_PASSAGE SHOWN_
A Columbia man has been sentenced to 26 years in prison, after pleading guilty to second degree murder and abandonment of a corpse for the 2006 death of his wife Megan. Her remains were found in Columbia’s landfill in 2019.
41-year-old Keith Comfort pleaded guilty in a surprise move at the Boone County Courthouse on Friday afternoon, while wearing a jail jumpsuit. He was shackled and handcuffed in court, seated next to defense attorney Kevin O’Brien. 939 the Eagle News was in the courtroom for the emotional hearing.
Boone County assistant prosecutor Susan Boresi presented two prosecution witnesses today. One was Megan Shultz’s best friend, Heather Crawford-Gallatin, who tells Boone County Circuit Judge Jeff Harris that Comfort is evil and that she originally wanted to tell him to go to hell, during today’s court hearing. She testifies that she will forgive Comfort one day, but not yet.
“You took a future,” Crawford-Gallatin said in open court, while looking directly at Comfort.

Extracted records
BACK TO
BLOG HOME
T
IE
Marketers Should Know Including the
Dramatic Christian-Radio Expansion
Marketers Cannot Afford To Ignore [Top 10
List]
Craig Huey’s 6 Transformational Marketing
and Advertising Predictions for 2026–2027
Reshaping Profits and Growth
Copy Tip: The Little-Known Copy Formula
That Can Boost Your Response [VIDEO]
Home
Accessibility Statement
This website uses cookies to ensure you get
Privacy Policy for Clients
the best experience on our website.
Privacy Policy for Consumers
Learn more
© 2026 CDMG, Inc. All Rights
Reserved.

---

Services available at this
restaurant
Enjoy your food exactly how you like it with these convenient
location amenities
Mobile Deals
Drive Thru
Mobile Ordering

==

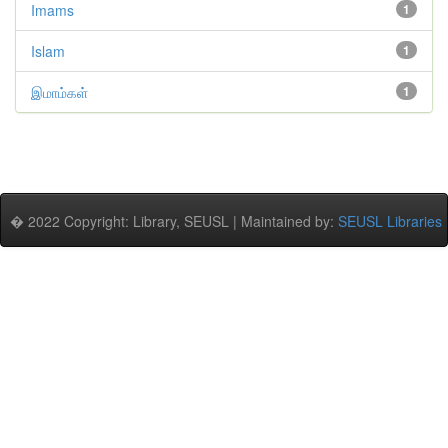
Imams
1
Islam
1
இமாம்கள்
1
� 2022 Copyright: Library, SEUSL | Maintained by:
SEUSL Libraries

_EXERCISE 1_
In two sentences, summarize the news report about Keith Comfort's sentencing.
_EXERCISE 2_
Resume the news report on Keith Comfort's sentencing from where it stops.

_ANSWER AREA 1_
Keith Comfort, a 41-year-old Columbia man, was sentenced to 26 years in prison after he pleaded guilty at the Boone County Courthouse to second-degree murder and abandonment of a corpse in the 2006 death of his wife Megan, whose remains were found in Columbia's landfill in 2019. At the hearing, Megan Shultz's best friend, Heather Crawford-Gallatin, testified that Comfort is evil and said she will forgive him one day, but not yet.

_ANSWER AREA 2_
The prosecution also called a woman named Megan (we’re not reporting her last name, to protect her and her children’s privacy), who tells Judge Harris that she met Comfort while they worked at Kohl’s in Columbia. She was unaware of the murder, and says Comfort told her his ex-wife was abusive and was an addict. She later married Comfort and describes him as a monster, saying he lied about everything, ran up $100,000 in debt and borrowed money from her relatives. She doesn’t believe he’s paid them back.
She tells Judge Harris that Comfort tried to kill himself at one point. She also testified that he wrote letters to her and the two children this year, describing the letters as delusional and that the contact was “unwanted and toxic.”
Prosecutor Boresi tells Judge Harris that the victim’s family supports the plea agreement.
Judge Harris sentences Comfort to 22 years for second degree murder and four years for abandonment of a corpse. He’ll have to serve 85 percent of 22 years and will receive credit for time served in the county jail.
There was tight security in the courtroom for the sentencing hearing, including plain clothes officers.